◆ EXERCICE PROPOSÉ A
Recopiez, dans l'extrait choisi, tout ce qui va de « Grondant entre mes » jusqu'à « parlant des choses. ».
◆ EXERCICE PROPOSÉ B
Répondez à ces questions d'après l'extrait choisi :
(i) Quel animal illustre le premier sens du verbe ?
(ii) Quel sens est indiqué au numéro 3° ?
(iii) Dans la citation de Molière, que gronde-t-on entre ses dents ?
◆ EXERCICE PROPOSÉ C
Dites si chacune de ces affirmations s'accorde avec l'extrait choisi, en citant les mots qui le prouvent :
(i) Le premier sens du verbe s'emploie en parlant des hommes.
(ii) Dans la citation de Voltaire, Quinault pardonne en riant.
(iii) La citation de Boileau évoque une chute de neige.

◆ EXTRAIT CHOISI
◇ ◇ ◇ ◇
GRONDER
(gron-dé) v. n.1° Faire entendre une voix sourde et menaçante, en parlant des animaux. Le chien se mit à gronder.
2° Par extension, murmurer, se plaindre entre ses dents, en parlant des hommes.
Grondant entre mes dents, je barbote une excuse [RÉGNIER, Sat. x]
Tandis que dans un coin, en grondant je m'essuye, Souvent, pour m'achever, il survient une pluie [BOILEAU, Sat. VI]
Tant que le jour est long, il gronde entre ses dents [REGNARD, Fol. am. I, 1]
Mais le sévère satirique [Boileau] Embrassait, encore en grondant, Cet aimable et tendre lyrique [Quinault], Qui lui pardonnait en riant [VOLT., Temple du Goût.]
Activement.
Grondant quelques paroles [RÉGNIER, Sat. x.]
Souvenez-vous bien de venir avec cet air qu'on nomme le bel air, peignant votre perruque, et grondant une petite chanson entre vos dents, la, la, la, la [MOL., Impr. sc. 3]
3° Faire un bruit sourd, en parlant des choses.
◇ ◇ ◇ ◇
◆ MATÉRIEL FOURNI
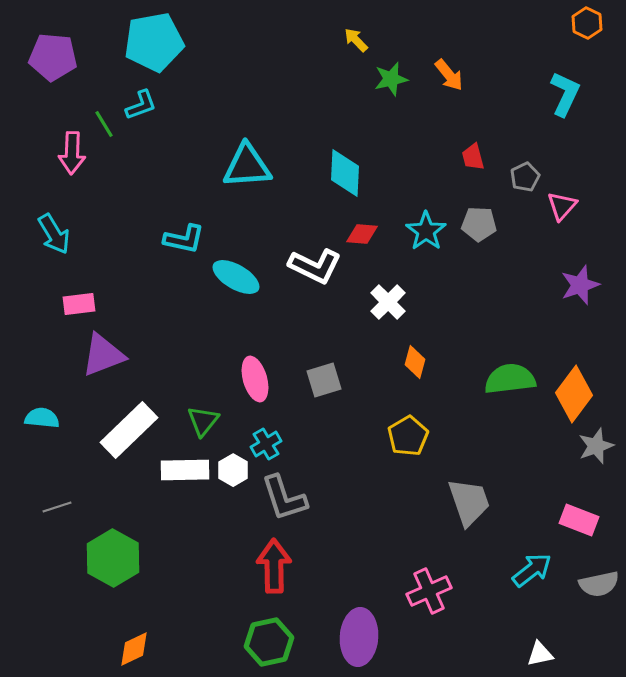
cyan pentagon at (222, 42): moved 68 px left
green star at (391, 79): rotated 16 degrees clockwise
◇ ◇ ◇ ◇
◆ CORRIGÉ COMPLET A
Grondant entre mes dents, je barbote une excuse [RÉGNIER, Sat. x]
Tandis que dans un coin, en grondant je m'essuye, Souvent, pour m'achever, il survient une pluie [BOILEAU, Sat. VI]
Tant que le jour est long, il gronde entre ses dents [REGNARD, Fol. am. I, 1]
Mais le sévère satirique [Boileau] Embrassait, encore en grondant, Cet aimable et tendre lyrique [Quinault], Qui lui pardonnait en riant [VOLT., Temple du Goût.]
Activement.
Grondant quelques paroles [RÉGNIER, Sat. x.]
Souvenez-vous bien de venir avec cet air qu'on nomme le bel air, peignant votre perruque, et grondant une petite chanson entre vos dents, la, la, la, la [MOL., Impr. sc. 3]
3° Faire un bruit sourd, en parlant des choses.

◆ CORRIGÉ COMPLET B
(i) Le chien.
(ii) Faire un bruit sourd, en parlant des choses.
(iii) Une petite chanson.

◆ CORRIGÉ COMPLET C
(i) Non : « en parlant des animaux ».
(ii) Oui : « Qui lui pardonnait en riant ».
(iii) Non : « il survient une pluie ».